QUANDO O LIXO SE ACUMULA, VAMOS FICAR FELIZES COM ISSO?
Num momento em que, em tese, o Brasil está em reconstrução, se esquece não só o principal, mas o essencial: o senso crítico. Se precisamos reconstruir, é necessário que apontemos o que está errado, e se existe muita coisa errada, paciência, não é possível aceitar esse clima de positividade tóxica que força a todos acharem que tudo está bem, quando não está, apesar de relativas melhoras.
O que as pessoas não percebem é que os piores resmungões não são aqueles que ficam reclamando demais das coisas. Os piores resmungões são aqueles que não suportam ver gente reclamando, são aqueles que esperam que todos sorriam mesmo sob a pior catástrofe.
Quando a sujeira se acumula, ninguém fica feliz com isso. Tivemos retrocessos socioculturais terríveis, mas em vez de ficarmos questionando tudo, passa se pano em cima e cria-se um "novo normal" que vale e prevalece no nosso país desde 1974, quando o "bom" viralatismo cultural, aquele que se recusa a usar este nome por representar, para uma parcela de contentes, "as boas coisas da vida", desenhou a "atual cara" do nosso país, medíocre mas grandiloquente.
A verdade é que, quando as pessoas sentem fobia de senso crítico, não querem arcar com os custos dos retrocessos sociais diversos. Num contexto relativamente mais recente, o Brasil sofreu retrocessos sociais profundos desde o segundo semestre de 1963, quando se esboçava o roteiro golpista contra João Goulart, então presidente do nosso país. Num contexto já mais ancestral, os retrocessos envolvem mais de cinco séculos de escravidão, formalmente encerrada em 1888 mas presente nas "terras sem lei" do interior do Brasil ou mesmo no mercado predatório da ganância empresarial mais brutal.

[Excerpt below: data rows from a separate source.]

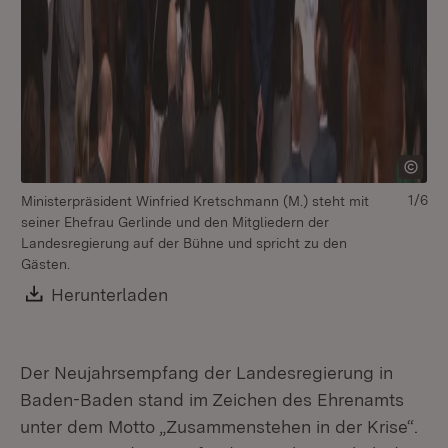
1/6
Ministerpräsident Winfried Kretschmann (M.) steht mit
Mi
seiner Ehefrau Gerlinde und den Mitgliedern der
se
Landesregierung auf der Bühne und spricht zu den
La
Gästen.
Gä
Download:
Herunterladen
(Öffnet in neuem Fenster)
Der Neujahrsempfang der Landesregierung in
Baden-Baden stand im Zeichen des Ehrenamts
unter dem Motto „Zusammenstehen in der Krise“.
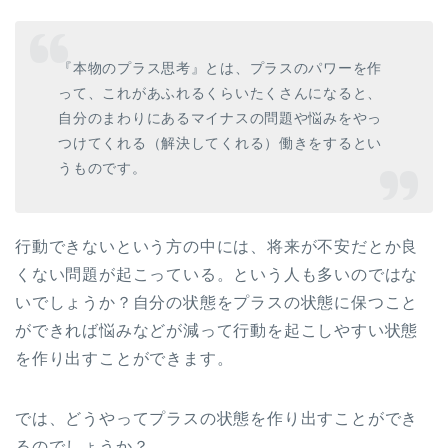
『本物のプラス思考』とは、プラスのパワーを作
って、これがあふれるくらいたくさんになると、
自分のまわりにあるマイナスの問題や悩みをやっ
つけてくれる（解決してくれる）働きをするとい
うものです。
行動できないという方の中には、将来が不安だとか良
くない問題が起こっている。という人も多いのではな
いでしょうか？自分の状態をプラスの状態に保つこと
ができれば悩みなどが減って行動を起こしやすい状態
を作り出すことができます。
では、どうやってプラスの状態を作り出すことができ
るのでしょうか？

A coisa chegou ao nível surreal de uma elite de "esclarecidos" e "iluminados" passar a ver a pobreza como uma "identidade sociocultural", "etnia" ou mesmo "padrão de vida", com as favelas transformadas em "aldeias pós-modernas". Isso é de um aberrante e assustador etnocentrismo, vindo dessa elite "positiva" que se ascendeu com Lula e que definimos aqui como a "elite do bom atraso", a classe média abastada e megalomaníaca que se acha "dona do mundo".
A Internet e, sobretudo, as redes sociais, são praticamente monopolizadas por gente que sente fobia de senso crítico, mesmo aqueles que formalmente apoiam mas que se incomodam quando os questionamentos avançam muito. E aí vemos que tem muito "isentão", mesmo aqueles "objetivos" de centro ou de esquerda, que não diferem muito do influenciador Monark no quesito passar pano nos problemas mais graves ou se incomodar com a suposta overdose de senso crítico.
Por isso é que as narrativas que prevalecem na Internet, em sua maioria esmagadora, se alternam entre a banalização dos erros humanos que divertem as pessoas e inspiram uma multidão de "quenuncas" e a obsessão da positividade tóxica, de acreditar cegamente que tudo está bem.
Há muita gente excluída nessas narrativas oficiais que, por causa desse problema, transforma a agenda de assuntos numa mesmice sem fim. E tudo forçando os brasileiros em geral a ficarem calados na ilusão de que, com isso, o Brasil vira país desenvolvido fácil, facil, com tanta sujeira escondida debaixo do tapete, com tanto entulho antigo perecendo pelo avesso, virando falsa relíquia saudosista.
Mas são esses entulhos que trazem alegria para a "boa" sociedade que criaram condições diversas para o surgimento do bolsonarismo e seus derivados. Rejeitar o senso crítico hoje não fará o nosso Brasil crescer, apenas criará uma sensação de alegria para uns poucos privilegiados. O problema é que, com os descontentes sem voz, sem vez e sem espaço, isso pode fazer com que Jair Bolsonaro use esses indignados como isca para um novo golpe. E o golpismo adora o silêncio sorridente dos complacentes.